Handmade Network»Forums
251 posts
How to add the high 64-bit integer to the low 64-bit integer of a __m128 register?

I'm pretty new to the Intel intrinsics, so is there any intrinsic for doing ops between lanes of a SIMD register?

Mārtiņš Možeiko
2583 posts / 2 projects
How to add the high 64-bit integer to the low 64-bit integer of a __m128 register?

Shuffle top 64-bits down to low 64-bit, then add to original register.

251 posts
How to add the high 64-bit integer to the low 64-bit integer of a __m128 register?
Replying to mmozeiko (#29657)

So does the shuffle happen on another register, or the same register?

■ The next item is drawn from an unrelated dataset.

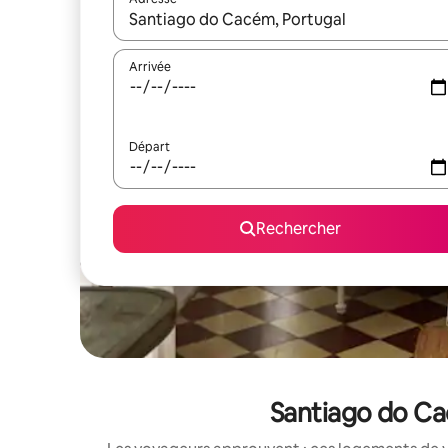
Lorsque les résultats s'affichent, utilisez les flèc
Arrivée
Départ
Rechercher
Santiago do Cac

What instruction can do that?

Mārtiņš Možeiko
2583 posts / 2 projects
How to add the high 64-bit integer to the low 64-bit integer of a __m128 register?
Edited by Mārtiņš Možeiko on

_mm_shuffle_epi32 intrinsic, pshufd instruction.

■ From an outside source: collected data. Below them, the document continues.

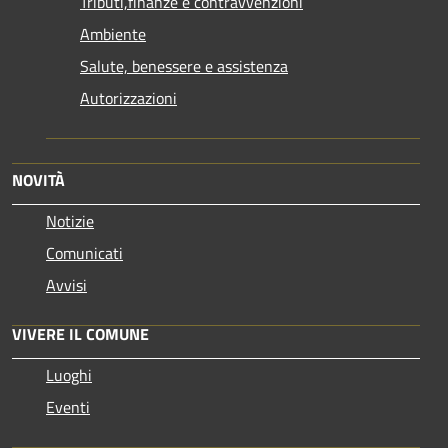
Tributi,finanze e contravvenzioni
Ambiente
Salute, benessere e assistenza
Autorizzazioni
NOVITÀ
Notizie
Comunicati
Avvisi
VIVERE IL COMUNE
Luoghi
Eventi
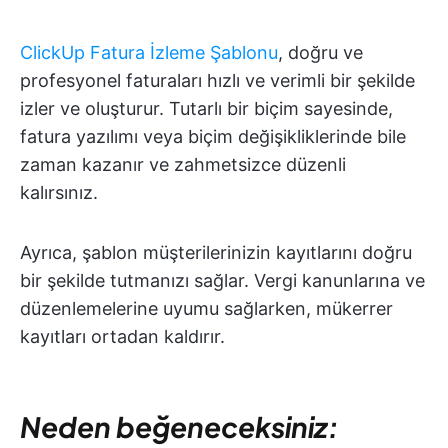
ClickUp Fatura İzleme Şablonu
, doğru ve
profesyonel faturaları hızlı ve verimli bir şekilde
izler ve oluşturur. Tutarlı bir biçim sayesinde,
fatura yazılımı veya biçim değişikliklerinde bile
zaman kazanır ve zahmetsizce düzenli
kalırsınız.
Ayrıca, şablon müşterilerinizin kayıtlarını doğru
bir şekilde tutmanızı sağlar. Vergi kanunlarına ve
düzenlemelerine uyumu sağlarken, mükerrer
kayıtları ortadan kaldırır.
Neden beğeneceksiniz:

If you use intrinsics, then you don't worry about which exactly registers will be used for calculations - compiler will allocate them for you.

See example code here: https://godbolt.org/z/T4YrMbGKf

251 posts
How to add the high 64-bit integer to the low 64-bit integer of a __m128 register?
Replying to mmozeiko (#29659)

What is the _MM_SHUFFLE doing? The intel intrinsic guide says it is the control bit, but what does (3,2,3,2) mean?

When I asked about register usage, I meant is there any way to only use the original register without any additional ones (presumably with only a single instruction, something like: _mm_merge_epi64(myRegister))? In this case, you still need an additional shuffle and store that in another register first.

Mārtiņš Možeiko
2583 posts / 2 projects
How to add the high 64-bit integer to the low 64-bit integer of a __m128 register?
Edited by Mārtiņš Možeiko on
Replying to longtran2904 (#29660)

_MM_SHUFFLE(a,b,c,d) is macro that gets 4 arguments, each 2 bit value, and calculates (a<<6)|(b<<4)|(c<<2)|d.

What these bits mean you can read in Intel intrinsic guide for instruction you are using it in. For _mm_shuffle_epi32 it will calculate following:

dst[0] = src[d]
dst[1] = src[c]
dst[2] = src[b]
dst[3] = src[a]

Where src/dst are input/output 128-bit registers. And I use array syntax to access 32-bit lanes. In your case if you want top 64-bit (src[2] and src[3]) to be moved to low 64-bit (dst[0] and dst[1]). Thus d=2 and c=3. But a and b values don't matter, can be anything - 0, 1, 2 or 3.

There is no way to add top 64-bit to low 64-bit of __m128i with single instruction.